Y ahí reside su poder.

Porque cuando el humor señala contradicciones que muchos prefieren ocultar, deja de ser entretenimiento puro y se convierte en un acto cultural profundamente político, aunque no lleve etiqueta.


El silencio de los aludidos

Una de las preguntas más reveladoras fue directa:
¿Algún político le escribió para felicitarle?

Respuesta:
No.
O mejor dicho: “eso es que sí… pero es demasiado pronto”.

El silencio, en política, también comunica.

Especialmente cuando un sketch deja en evidencia discursos repetidos durante años.


25 años haciendo reír… y pensar

Este especial no era uno más.
José Mota celebraba 25 años acompañando a los espectadores en Nochevieja.

Un cuarto de siglo en el escaparate más difícil de la televisión.
Un formato donde el error se paga caro.
Donde la risa no está garantizada.

Y, sin embargo, Mota sigue ahí.

No por nostalgia, sino por adaptación.
No por repetición, sino por lectura fina del contexto social.

Él mismo lo reconoce: el mundo está más crispado que nunca. Y por eso, dice, la comedia es más necesaria que nunca.


Cansancio político… pero no renuncia

Curiosamente, Mota admite cierto cansancio de la política como materia prima constante. Insinúa que en el futuro quiere explorar otros territorios.

Pero mientras la política siga ocupándolo todo —pantallas, conversaciones, conflictos—, la comedia seguirá encontrándola.

Y él lo sabe.


El Juego del Camelar: sátira total

El guiño al “Juego del Calamar” convertido en “Juego del Camelar” fue otra declaración de intenciones: políticos compitiendo por votos como si fueran supervivientes, con una sola “vida política”.

Una metáfora clara.
Un reflejo incómodo.
Una sátira que no necesita nombres explícitos para ser reconocible.

 

El verdadero triunfo: incomodar a todos

Quizá el mayor éxito de José Mota no sea la audiencia, ni los aplausos, ni la viralidad.

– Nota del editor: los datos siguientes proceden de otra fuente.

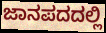
ಜಾನಪದದಲ್ಲಿ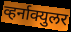
व्हर्नाक्युलर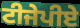
ਟੀਜੇਪੀਏ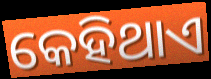
କେହିଥାଏ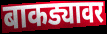
बाकड्यावर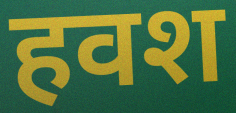
हवश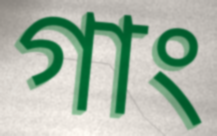
গাং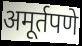
अमूर्तपणेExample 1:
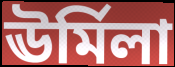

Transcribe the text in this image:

ঊর্মিলা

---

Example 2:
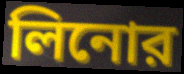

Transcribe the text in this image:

লিনোর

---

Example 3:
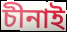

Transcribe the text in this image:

চীনাই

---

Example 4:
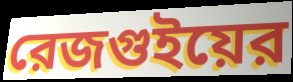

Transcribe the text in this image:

রেজগুইয়ের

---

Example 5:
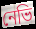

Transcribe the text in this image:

নেভিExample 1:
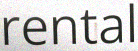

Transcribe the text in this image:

rental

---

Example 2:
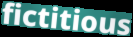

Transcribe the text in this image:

fictitious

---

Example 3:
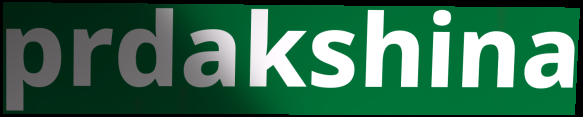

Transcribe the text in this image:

prdakshina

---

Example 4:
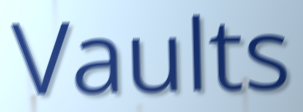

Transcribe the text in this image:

Vaults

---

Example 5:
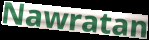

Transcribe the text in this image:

NawratanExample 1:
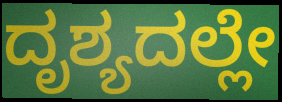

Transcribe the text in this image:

ದೃಶ್ಯದಲ್ಲೇ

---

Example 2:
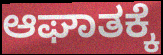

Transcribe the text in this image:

ಆಘಾತಕ್ಕೆ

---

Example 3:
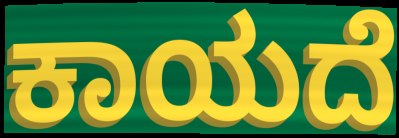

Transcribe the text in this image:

ಕಾಯದೆ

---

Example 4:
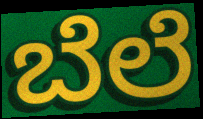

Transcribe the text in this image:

ಬೆಲೆ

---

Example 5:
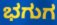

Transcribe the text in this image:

ಭಗುಗ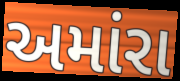
અમાંરા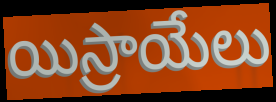
యిస్రాయేలుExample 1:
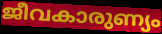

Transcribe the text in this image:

ജീവകാരുണ്യം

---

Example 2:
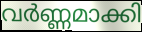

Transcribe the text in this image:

വർണ്ണമാക്കി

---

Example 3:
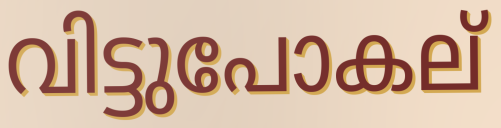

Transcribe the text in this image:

വിട്ടുപോകല്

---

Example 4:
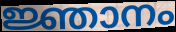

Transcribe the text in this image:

ജ്ഞാനം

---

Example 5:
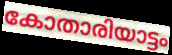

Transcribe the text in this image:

കോതാരിയാട്ടം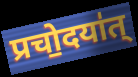
प्रचो॒दया॑त्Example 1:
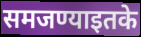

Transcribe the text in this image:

समजण्याइतके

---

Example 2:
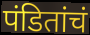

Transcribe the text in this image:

पंडितांचं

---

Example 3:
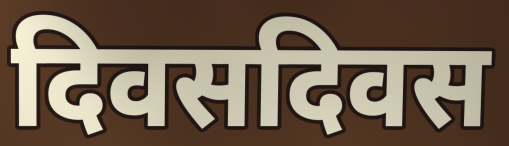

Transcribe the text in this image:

दिवसदिवस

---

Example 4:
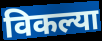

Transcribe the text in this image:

विकल्या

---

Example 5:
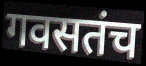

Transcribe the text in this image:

गवसतंचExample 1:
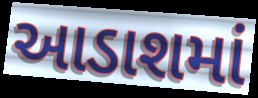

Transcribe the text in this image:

આડાશમાં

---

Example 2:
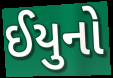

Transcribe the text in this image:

ઈયુનો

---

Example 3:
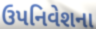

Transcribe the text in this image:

ઉપનિવેશના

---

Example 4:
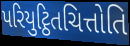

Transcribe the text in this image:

પરિયુટ્ઠિતચિત્તોતિ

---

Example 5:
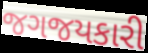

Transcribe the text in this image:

જગજયકારી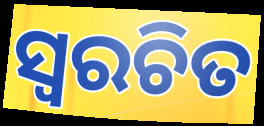
ସ୍ୱରଚିତ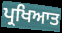
ਪ੍ਰਖਿਆਤ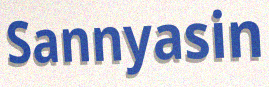
Sannyasin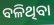
ବଳିଥିବାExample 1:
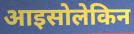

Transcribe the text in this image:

आइसोलेकिन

Es algo más difícil de lograr:

👉 incomodar sin insultar
👉 criticar sin gritar
👉 hacer reír y, segundos después, obligar a pensar

En tiempos de trincheras, eso es dinamita pura.


Cuando el humor gana la batalla cultural

La Nochevieja de TVE dejó algo claro:
el humor no está muerto,
la televisión pública aún puede arriesgar,
y José Mota sigue siendo un actor clave en la conversación social española.

No porque tenga respuestas.
Sino porque plantea las preguntas correctas… riéndose de ellas.

Y eso, hoy, es más subversivo que nunca.